_Exercise_
The answer must be a single number: how many lines in the entries below contain the word "left".
- Opening Delimiter -
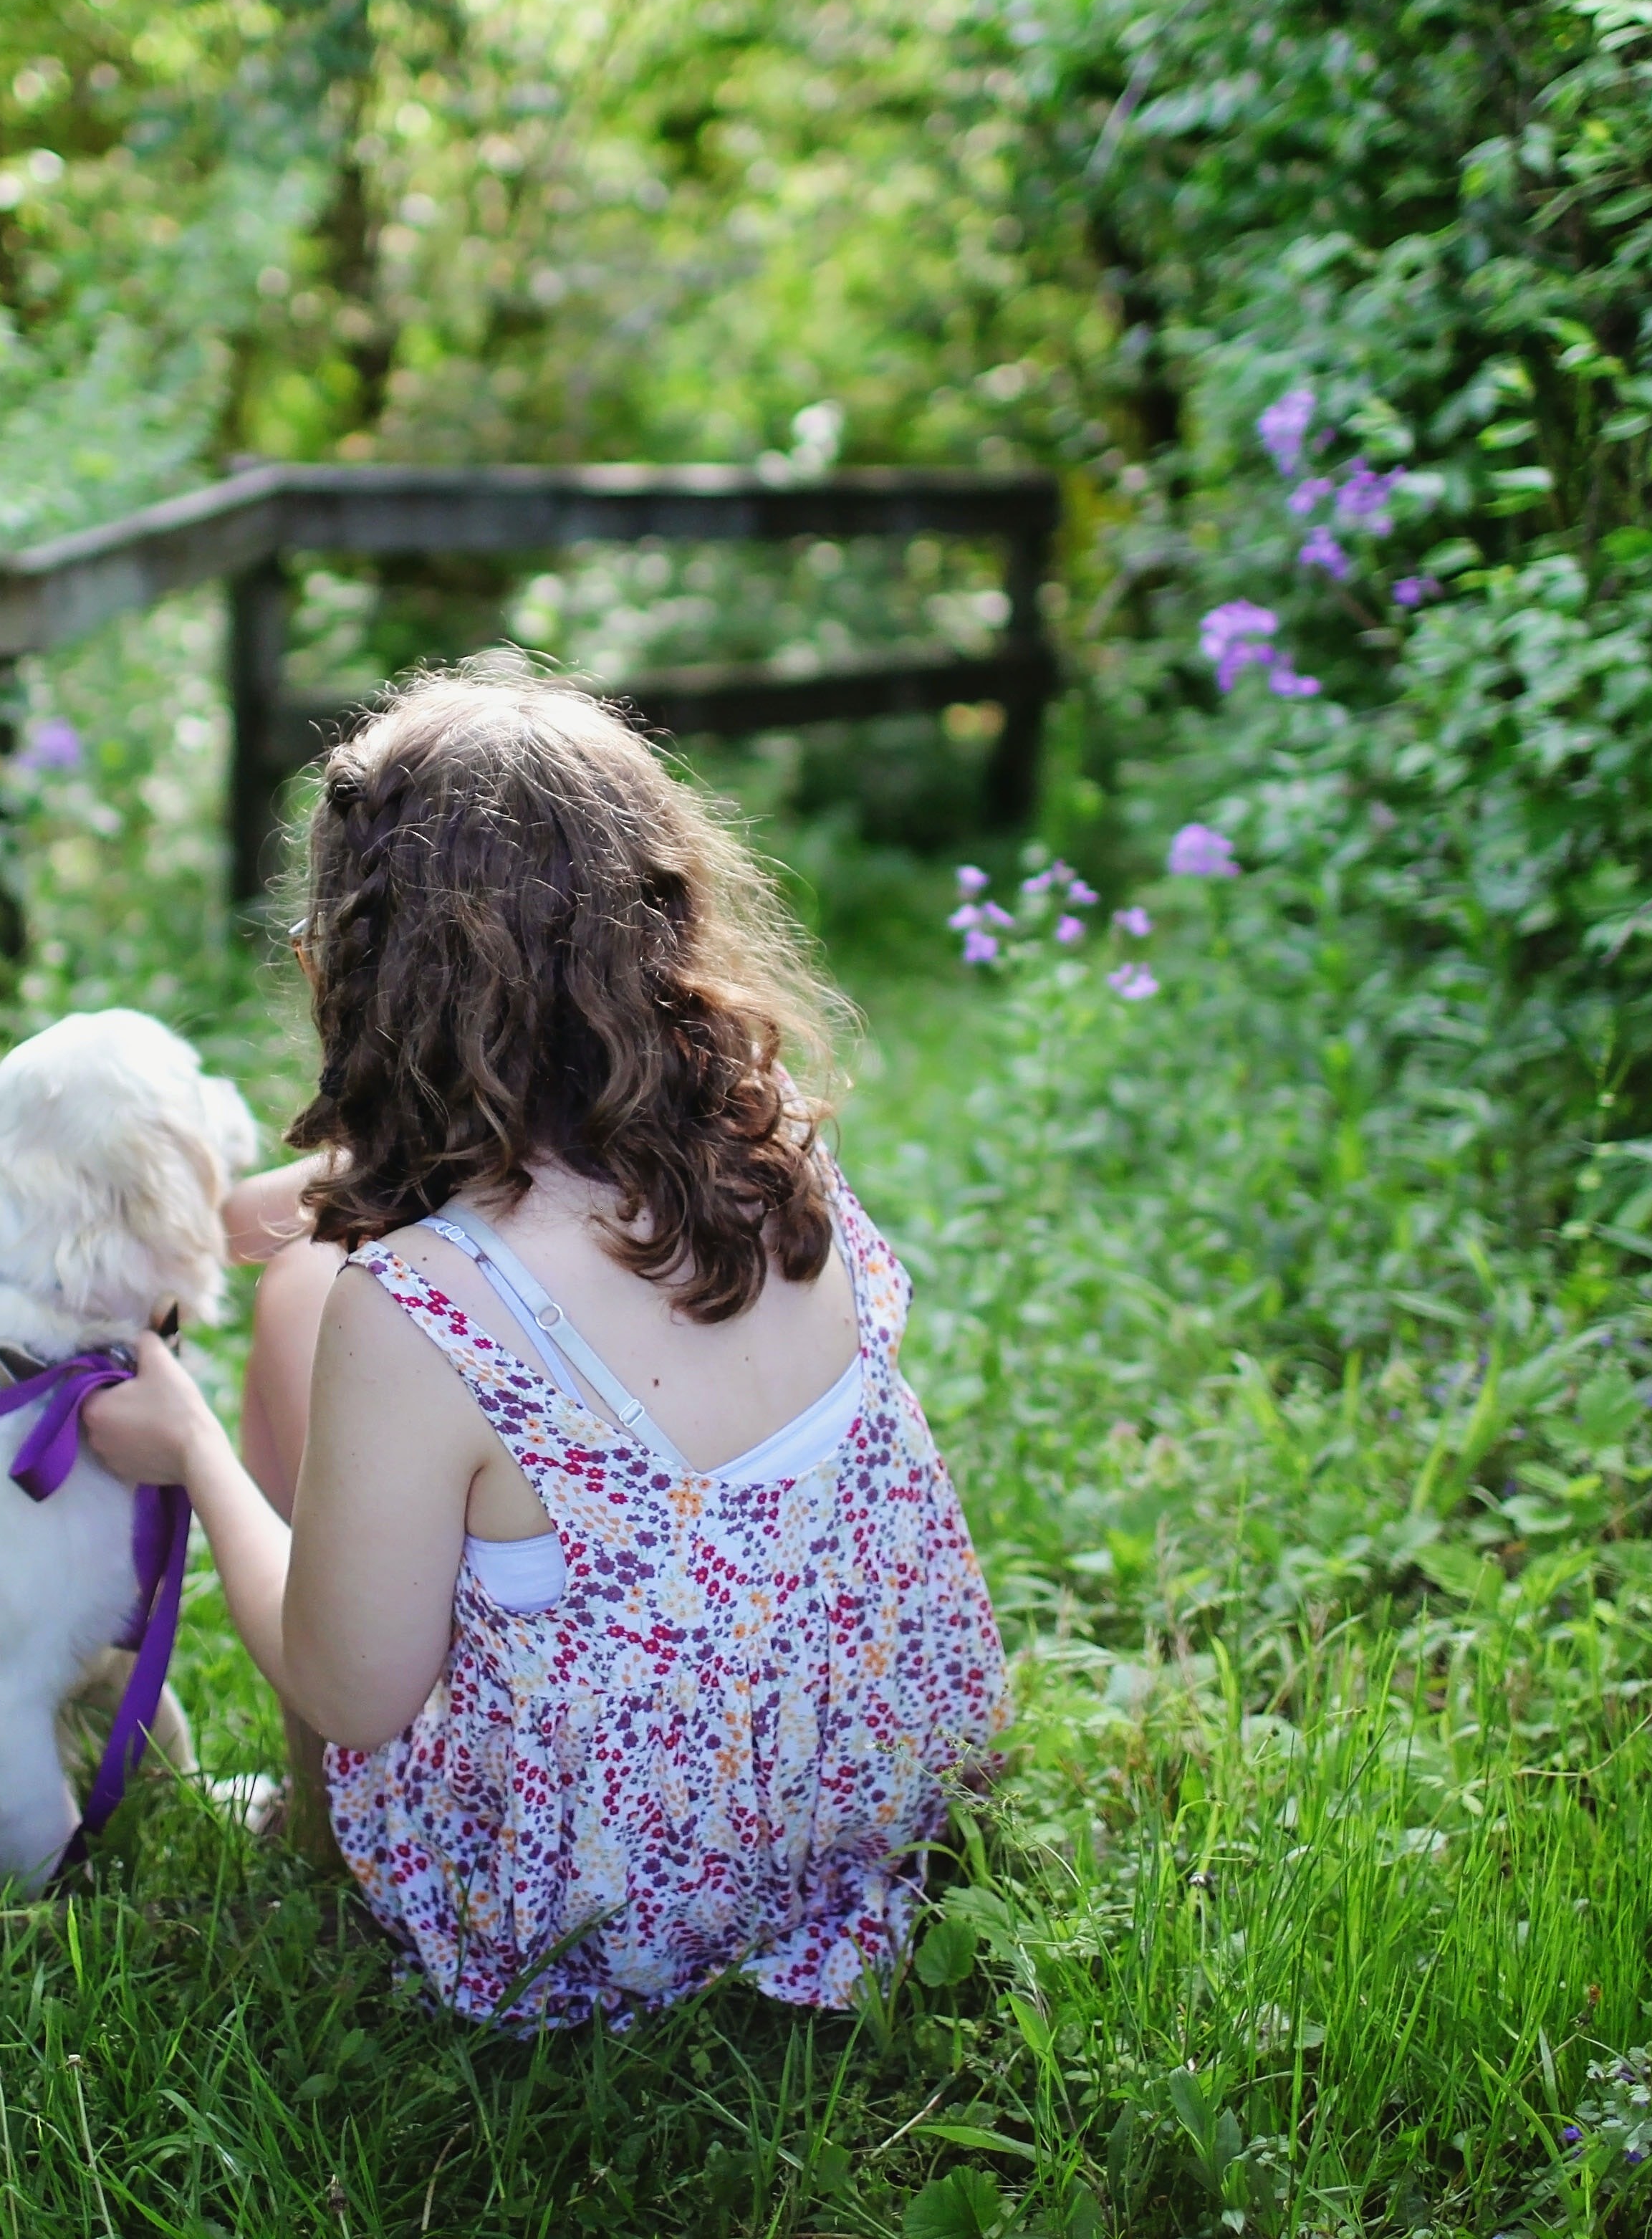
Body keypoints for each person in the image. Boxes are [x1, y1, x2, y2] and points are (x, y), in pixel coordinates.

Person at [78, 667, 1007, 2029]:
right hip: (873, 1788)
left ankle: (317, 1836)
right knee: (309, 1266)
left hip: (603, 1901)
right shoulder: (775, 1136)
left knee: (296, 1300)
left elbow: (356, 1693)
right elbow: (512, 1209)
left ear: (350, 972)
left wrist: (197, 1454)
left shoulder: (412, 1309)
- Closing Delimiter -
_Result of this task_
7